Work to complete: Render everything in the data from the line containing "maledetto grattacapo da" down to the line containing "Sessantasei per cento, percentuale", both included, as a Markdown table with the columns Row and Text line, leaving out blank lines.
Material to process Start Marker
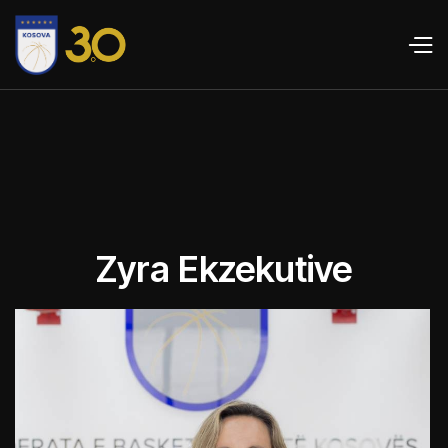
Zyra Ekzekutive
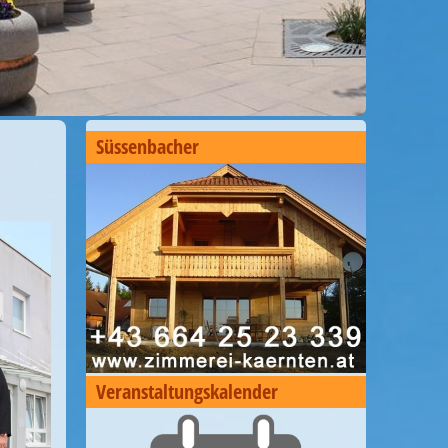
Süssenbacher
Veranstaltungskalender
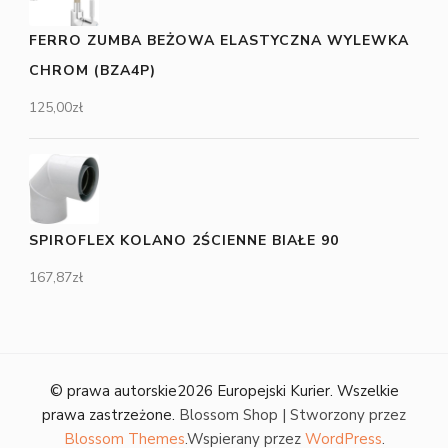
FERRO ZUMBA BEŻOWA ELASTYCZNA WYLEWKA
CHROM (BZA4P)
125,00
zł
SPIROFLEX KOLANO 2ŚCIENNE BIAŁE 90
167,87
zł
© prawa autorskie2026
Europejski Kurier
. Wszelkie
prawa zastrzeżone.
Blossom Shop | Stworzony przez
Blossom Themes
.Wspierany przez
WordPress
.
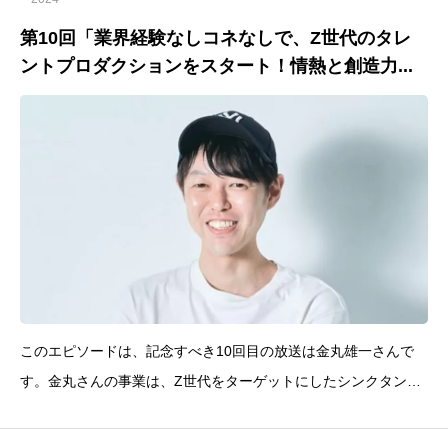
第10回「業界経験なしコネなしで、Z世代のタレ
ントプロダクションをスタート！情熱と創造力...
このエピソードは、記念すべき10回目の放送は金丸雄一さんで
す。金丸さんの事業は、Z世代をターゲットにしたシンクタンク
や、SNS（TikTokやInstagram、X）を利用したタレント育成プロ
グラムなど多岐にわたります。Z世代向けのWEBマガジン「Nom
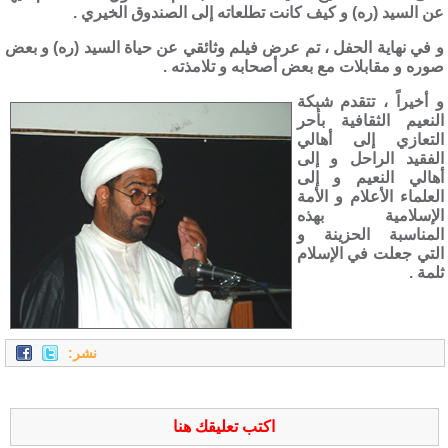
عن السيد (ره) و كيف كانت تطلعاته إلى الصندوق الخيري .
و في نهاية الحفل ، تم عرض فيلم وثائقي عن حياة السيد (ره) و بعض
صوره و مقابلات مع بعض أصحابه و تلامذته .
و أخيراً ، تتقدم شبكة
النعيم الثقافية بأحر
التعازي إلى أهالي
الفقيد الراحل و إلى
أهالي النعيم و إلى
العلماء الأعلام و الأمة
الإسلامية بهذه
المناسبة الحزينة و
التي جعلت في الإسلام
ثلمة .
نشر:
اكتب تعليقك هنا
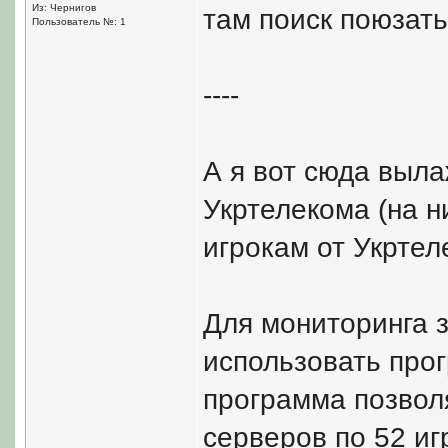
Из: Чернигов
там поиск поюзать
Пользователь №: 1
----
А я вот сюда выл
Укртелекома (на н
игрокам от Укртел
Для мониторинга 
использовать прог
программа позвол
серверов по 52 игр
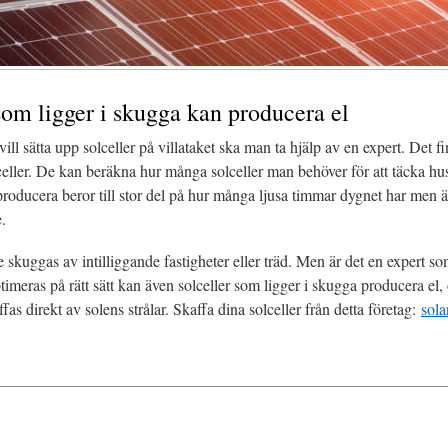
som ligger i skugga kan producera el
ill sätta upp solceller på villataket ska man ta hjälp av en expert. Det 
olceller. De kan beräkna hur många solceller man behöver för att täcka hu
producera beror till stor del på hur många ljusa timmar dygnet har men 
.
te skuggas av intilliggande fastigheter eller träd. Men är det en expert so
ptimeras på rätt sätt kan även solceller som ligger i skugga producera el
fas direkt av solens strålar. Skaffa dina solceller från detta företag:
sola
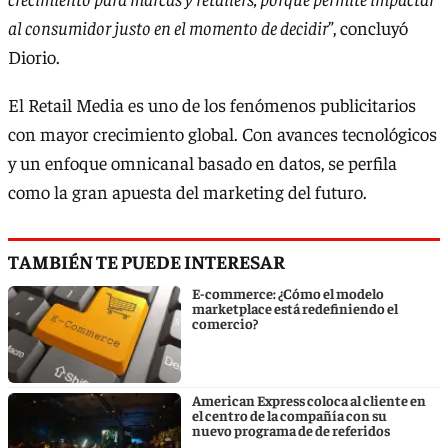
al consumidor justo en el momento de decidir
”, concluyó
Diorio.
El Retail Media es uno de los fenómenos publicitarios
con mayor crecimiento global. Con avances tecnológicos
y un enfoque omnicanal basado en datos, se perfila
como la gran apuesta del marketing del futuro.
TAMBIÉN TE PUEDE INTERESAR
E-commerce: ¿Cómo el modelo
marketplace está redefiniendo el
comercio?
American Express coloca al cliente en
el centro de la compañía con su
nuevo programa de de referidos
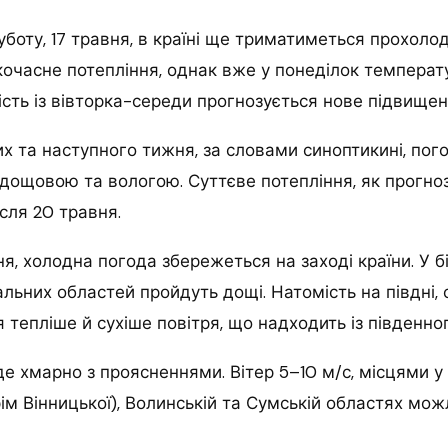
суботу, 17 травня, в країні ще триматиметься прохоло
кочасне потепління, однак вже у понеділок температ
ість із вівторка-середи прогнозується нове підвище
х та наступного тижня, за словами синоптикині, пог
ощовою та вологою. Суттєве потепління, як прогноз
сля 20 травня.
ня, холодна погода збережеться на заході країни. У б
альних областей пройдуть дощі. Натомість на півдні, 
я тепліше й сухіше повітря, що надходить із південно
е хмарно з проясненнями. Вітер 5–10 м/с, місцями у 
ім Вінницької), Волинській та Сумській областях мож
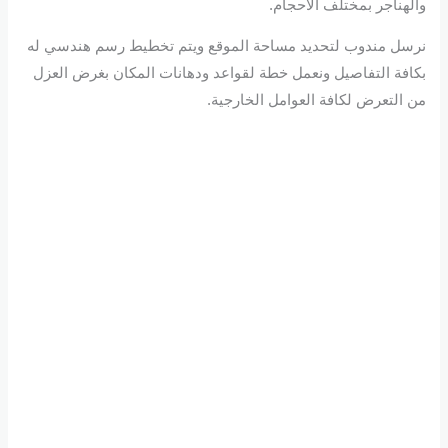
والهناجر بمختلف الأحجام.
نرسل مندوب لتحديد مساحة الموقع ويتم تخطيط رسم هندسي له
بكافة التفاصيل ونعمل خطة لقواعد ودهانات المكان بغرض العزل
من التعرض لكافة العوامل الخارجية.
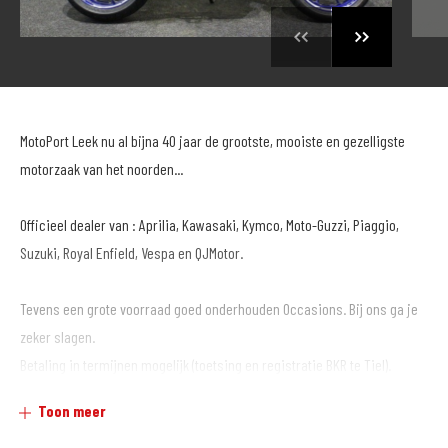
MotoPort Leek nu al bijna 40 jaar de grootste, mooiste en gezelligste
motorzaak van het noorden...
Officieel dealer van : Aprilia, Kawasaki, Kymco, Moto-Guzzi, Piaggio,
Suzuki, Royal Enfield, Vespa en QJMotor.
Tevens een grote voorraad goed onderhouden Occasions. Bij ons ga je
zeker slagen.
Betaling in termijnen mogelijk (toetsing en registratie BKR te Tiel).
Toon meer
Al onze motoren gaan de weg op inclusief garantie en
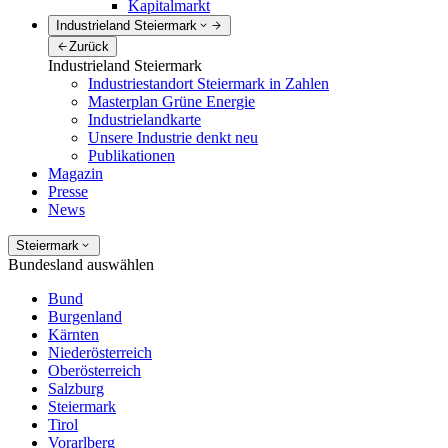
Kapitalmarkt
Industrieland Steiermark
Zurück
Industrieland Steiermark
Industriestandort Steiermark in Zahlen
Masterplan Grüne Energie
Industrielandkarte
Unsere Industrie denkt neu
Publikationen
Magazin
Presse
News
Steiermark
Bundesland auswählen
Bund
Burgenland
Kärnten
Niederösterreich
Oberösterreich
Salzburg
Steiermark
Tirol
Vorarlberg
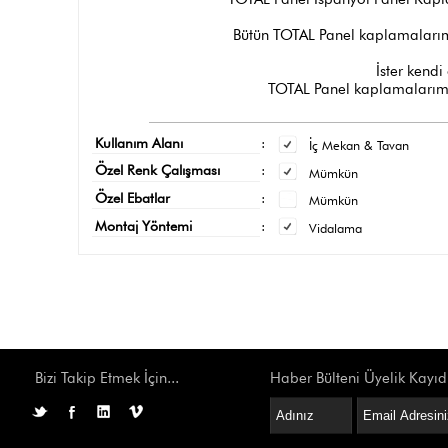
Bütün TOTAL Panel kaplamalarımı
İster kendi 
TOTAL Panel kaplamalarımız
Kullanım Alanı
:
İç Mekan & Tavan
Özel Renk Çalışması
:
Mümkün
Özel Ebatlar
:
Mümkün
Montaj Yöntemi
:
Vidalama
Bizi Takip Etmek İçin...
Haber Bülteni Üyelik Kayıd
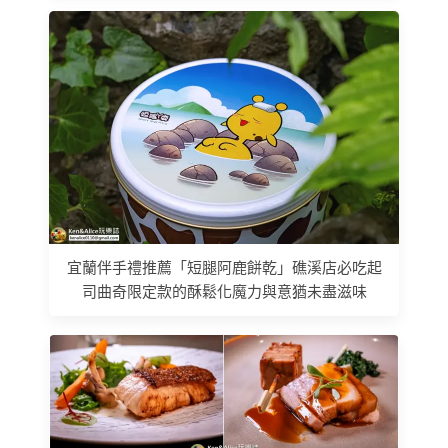
宜蘭伴手禮推薦「短腿阿鹿餅乾」礁溪店必吃起
司曲奇限定款的酥鬆化魔力與意猶未盡滋味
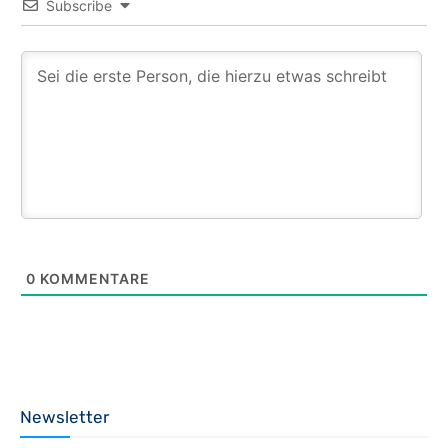
Subscribe
0
KOMMENTARE
Newsletter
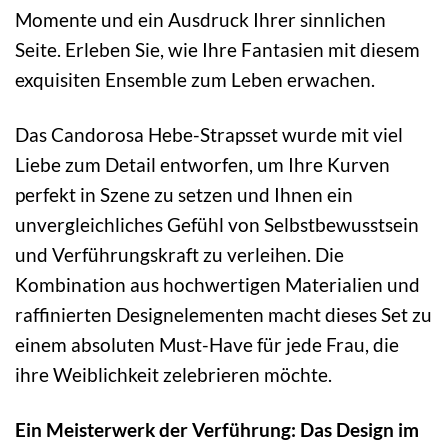
Momente und ein Ausdruck Ihrer sinnlichen
Seite. Erleben Sie, wie Ihre Fantasien mit diesem
exquisiten Ensemble zum Leben erwachen.
Das Candorosa Hebe-Strapsset wurde mit viel
Liebe zum Detail entworfen, um Ihre Kurven
perfekt in Szene zu setzen und Ihnen ein
unvergleichliches Gefühl von Selbstbewusstsein
und Verführungskraft zu verleihen. Die
Kombination aus hochwertigen Materialien und
raffinierten Designelementen macht dieses Set zu
einem absoluten Must-Have für jede Frau, die
ihre Weiblichkeit zelebrieren möchte.
Ein Meisterwerk der Verführung: Das Design im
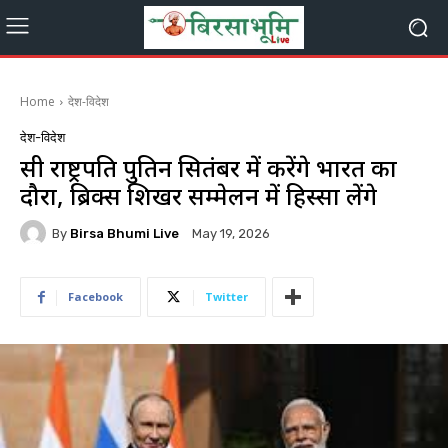
Home
देश-विदेश
देश-विदेश
रूसी राष्ट्रपति पुतिन सितंबर में करेंगे भारत का
दौरा, ब्रिक्स शिखर सम्मेलन में हिस्सा लेंगे
By
Birsa Bhumi Live
May 19, 2026
Facebook
Twitter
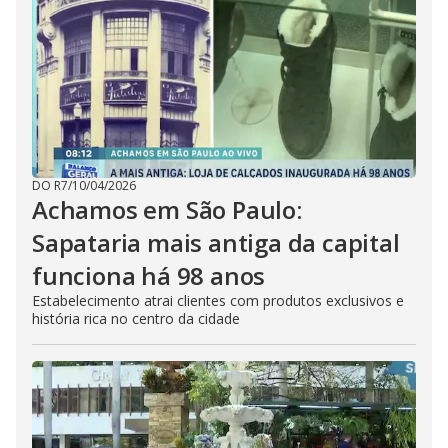
DO R7
/
10/04/2026
Achamos em São Paulo:
Sapataria mais antiga da capital
funciona há 98 anos
Estabelecimento atrai clientes com produtos exclusivos e
história rica no centro da cidade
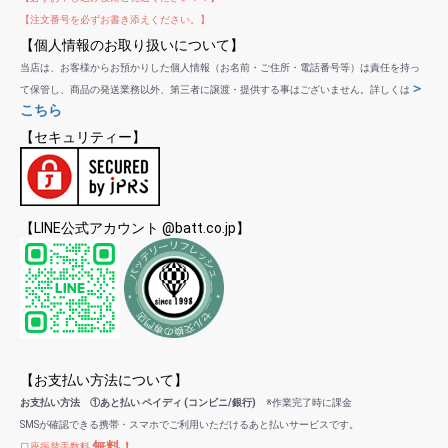
【注文番号を必ずお書き添えください。】
【個人情報のお取り扱いについて】
当店は、お客様からお預かりした個人情報（お名前・ご住所・電話番号等）は責任を持っ
＞
て保管し、商品の発送業務以外、第三者に譲渡・提供する事はございません。詳しくは
こちら
【セキュリティー】
【LINE公式アカウント @batt.co.jp】
【お支払い方法について】
お支払い方法 ①あと払い ペイディ (コンビニ/銀行)
※作業完了時に課金
SMSが確認できる携帯・スマホでご利用いただけるあと払いサービスです。
無料！
口座振替手数料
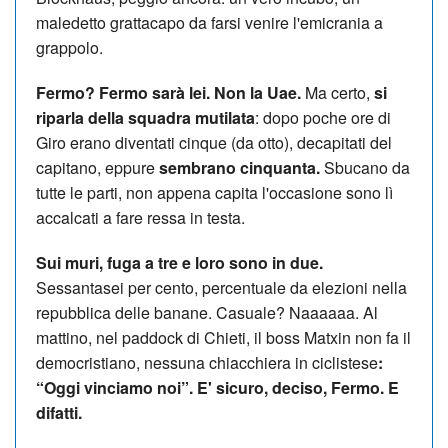
maledetto grattacapo da farsi venire l'emicrania a
grappolo.
Fermo? Fermo sarà lei. Non la Uae.
Ma certo,
si
riparla della squadra mutilata
: dopo poche ore di
Giro erano diventati cinque (da otto), decapitati del
capitano, eppure
sembrano cinquanta.
Sbucano da
tutte le parti, non appena capita l'occasione sono lì
accalcati a fare ressa in testa.
Sui muri, fuga a tre e loro sono in due.
Sessantasei per cento, percentuale da elezioni nella
repubblica delle banane. Casuale? Naaaaaa. Al
mattino, nel paddock di Chieti, il boss Matxin non fa il
democristiano, nessuna chiacchiera in ciclistese
:
“Oggi vinciamo noi”. E' sicuro, deciso, Fermo. E
difatti.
Material to process End Marker
Expected output:
| Row | Text line |
|---|---|
| 1 | maledetto grattacapo da farsi venire l'emicrania a |
| 2 | grappolo. |
| 3 | Fermo? Fermo sarà lei. Non la Uae. |
| 4 | Ma certo, |
| 5 | si |
| 6 | riparla della squadra mutilata |
| 7 | : dopo poche ore di |
| 8 | Giro erano diventati cinque (da otto), decapitati del |
| 9 | capitano, eppure |
| 10 | sembrano cinquanta. |
| 11 | Sbucano da |
| 12 | tutte le parti, non appena capita l'occasione sono lì |
| 13 | accalcati a fare ressa in testa. |
| 14 | Sui muri, fuga a tre e loro sono in due. |
| 15 | Sessantasei per cento, percentuale da elezioni nella |